Le conflit entre le monde décrit par G. (Gogol ? NDR) et sa propre vision du monde, est le conflit principal de cette nouvelle. (...) L'utilisation par G. d'un procédé "pictural" qui est celui de l'existence simultanée de divers éléments. Procédés utilisés par G. à la fin de la nouvelle, où dans le monde hermétique s'introduit une rupture qui provoque la mort."
Ouf !
Le chemin s'ouvre vers la peinture. Voici un artiste qui présente l'une de ses dernières œuvres : "Ma petite Geisha" Acrylique sur toile" 80x80 cm, avec le commentaire modeste : "Nouveau style de peinture, nouvelle vision sur le monde…"
L'inspiration est limpide : "Ce contraste entre la pureté, la beauté et la destruction, le chaos, la rouille et la crasse m'a toujours interressé." (sic). Convocation de Pollock et d'Andy Wharol à qui l'on ne demande pas leur avis. Le "Courbisme" comme nouvelle vision du monde. (La Geisha en question n'est pas vilaine d'ailleurs, mais elle inspire plus le dessin de BD que la référence aux œuvres du pape du Pop Art ou de Jack L'Egoutteur !).

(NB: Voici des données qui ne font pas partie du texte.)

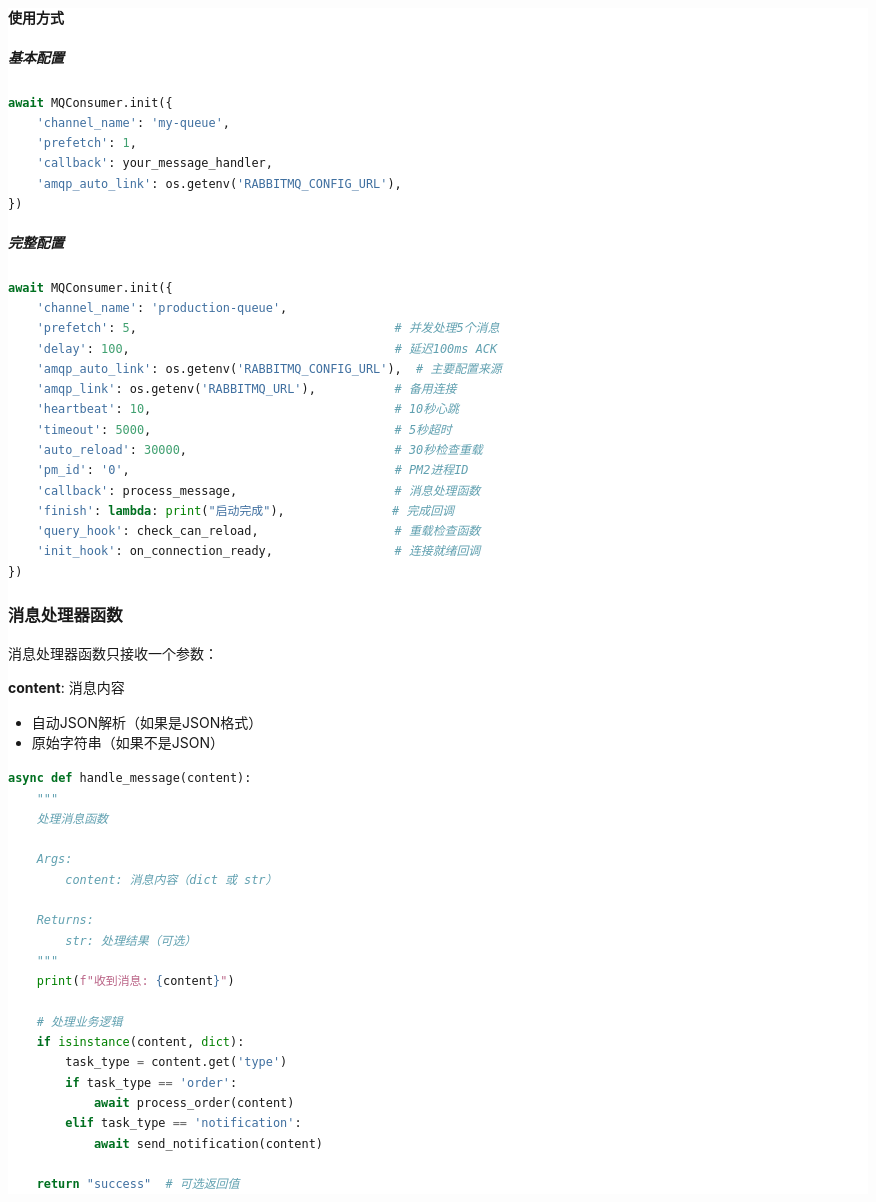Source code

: #### 使用方式

##### 基本配置

```python
await MQConsumer.init({
    'channel_name': 'my-queue',
    'prefetch': 1,
    'callback': your_message_handler,
    'amqp_auto_link': os.getenv('RABBITMQ_CONFIG_URL'),
})
```

##### 完整配置

```python
await MQConsumer.init({
    'channel_name': 'production-queue',
    'prefetch': 5,                                    # 并发处理5个消息
    'delay': 100,                                     # 延迟100ms ACK
    'amqp_auto_link': os.getenv('RABBITMQ_CONFIG_URL'),  # 主要配置来源
    'amqp_link': os.getenv('RABBITMQ_URL'),           # 备用连接
    'heartbeat': 10,                                  # 10秒心跳
    'timeout': 5000,                                  # 5秒超时
    'auto_reload': 30000,                             # 30秒检查重载
    'pm_id': '0',                                     # PM2进程ID
    'callback': process_message,                      # 消息处理函数
    'finish': lambda: print("启动完成"),               # 完成回调
    'query_hook': check_can_reload,                   # 重载检查函数
    'init_hook': on_connection_ready,                 # 连接就绪回调
})
```

### 消息处理器函数

消息处理器函数只接收一个参数：

**content**: 消息内容
- 自动JSON解析（如果是JSON格式）
- 原始字符串（如果不是JSON）

```python
async def handle_message(content):
    """
    处理消息函数
    
    Args:
        content: 消息内容（dict 或 str）
        
    Returns:
        str: 处理结果（可选）
    """
    print(f"收到消息: {content}")
    
    # 处理业务逻辑
    if isinstance(content, dict):
        task_type = content.get('type')
        if task_type == 'order':
            await process_order(content)
        elif task_type == 'notification':
            await send_notification(content)
    
    return "success"  # 可选返回值
```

J'achève mon périple arachnéen par un poète (forcément !), un dénommé Charles Vermont dont la devise, inspiré probablement de M. de Fursac, claque comme un étendard sous un vent de force 4 : "C'est le style qui fait l'homme".
Et j'ai envie d'ajouter (et ce sera mon dernier hommage, Gérard, je te le promets) : et "La femme est l'avenir de l'homme".